- **PROBLEM STATEMENT**
The listing is to be reproduced in full, with no character altered.

- **SUPPLIED RECORDS**
┄┄┄┄┄┄┄┄┄┄┄┄┄┄┄┄┄┄┄┄

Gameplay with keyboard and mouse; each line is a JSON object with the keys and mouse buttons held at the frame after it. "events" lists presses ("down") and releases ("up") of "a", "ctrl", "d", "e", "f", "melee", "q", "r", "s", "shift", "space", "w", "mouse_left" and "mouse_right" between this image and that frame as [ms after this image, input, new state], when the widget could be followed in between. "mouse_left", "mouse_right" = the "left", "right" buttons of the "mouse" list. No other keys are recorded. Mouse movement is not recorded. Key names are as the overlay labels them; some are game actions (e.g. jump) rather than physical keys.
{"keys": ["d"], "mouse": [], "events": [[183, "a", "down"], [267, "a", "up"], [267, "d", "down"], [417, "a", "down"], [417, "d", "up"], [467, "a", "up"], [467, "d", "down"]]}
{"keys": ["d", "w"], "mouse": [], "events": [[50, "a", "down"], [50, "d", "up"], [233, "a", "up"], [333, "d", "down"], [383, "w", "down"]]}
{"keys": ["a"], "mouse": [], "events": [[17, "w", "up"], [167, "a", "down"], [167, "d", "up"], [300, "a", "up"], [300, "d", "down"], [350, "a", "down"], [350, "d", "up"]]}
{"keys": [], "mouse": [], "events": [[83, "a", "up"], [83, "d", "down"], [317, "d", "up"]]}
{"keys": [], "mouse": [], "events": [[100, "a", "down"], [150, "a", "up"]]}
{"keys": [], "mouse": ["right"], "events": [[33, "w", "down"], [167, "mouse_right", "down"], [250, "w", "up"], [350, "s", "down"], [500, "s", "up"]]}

┄┄┄┄┄┄┄┄┄┄┄┄┄┄┄┄┄┄┄┄

- **SOLUTION**
Gameplay with keyboard and mouse; each line is a JSON object with the keys and mouse buttons held at the frame after it. "events" lists presses ("down") and releases ("up") of "a", "ctrl", "d", "e", "f", "melee", "q", "r", "s", "shift", "space", "w", "mouse_left" and "mouse_right" between this image and that frame as [ms after this image, input, new state], when the widget could be followed in between. "mouse_left", "mouse_right" = the "left", "right" buttons of the "mouse" list. No other keys are recorded. Mouse movement is not recorded. Key names are as the overlay labels them; some are game actions (e.g. jump) rather than physical keys.
{"keys": ["d"], "mouse": [], "events": [[183, "a", "down"], [267, "a", "up"], [267, "d", "down"], [417, "a", "down"], [417, "d", "up"], [467, "a", "up"], [467, "d", "down"]]}
{"keys": ["d", "w"], "mouse": [], "events": [[50, "a", "down"], [50, "d", "up"], [233, "a", "up"], [333, "d", "down"], [383, "w", "down"]]}
{"keys": ["a"], "mouse": [], "events": [[17, "w", "up"], [167, "a", "down"], [167, "d", "up"], [300, "a", "up"], [300, "d", "down"], [350, "a", "down"], [350, "d", "up"]]}
{"keys": [], "mouse": [], "events": [[83, "a", "up"], [83, "d", "down"], [317, "d", "up"]]}
{"keys": [], "mouse": [], "events": [[100, "a", "down"], [150, "a", "up"]]}
{"keys": [], "mouse": ["right"], "events": [[33, "w", "down"], [167, "mouse_right", "down"], [250, "w", "up"], [350, "s", "down"], [500, "s", "up"]]}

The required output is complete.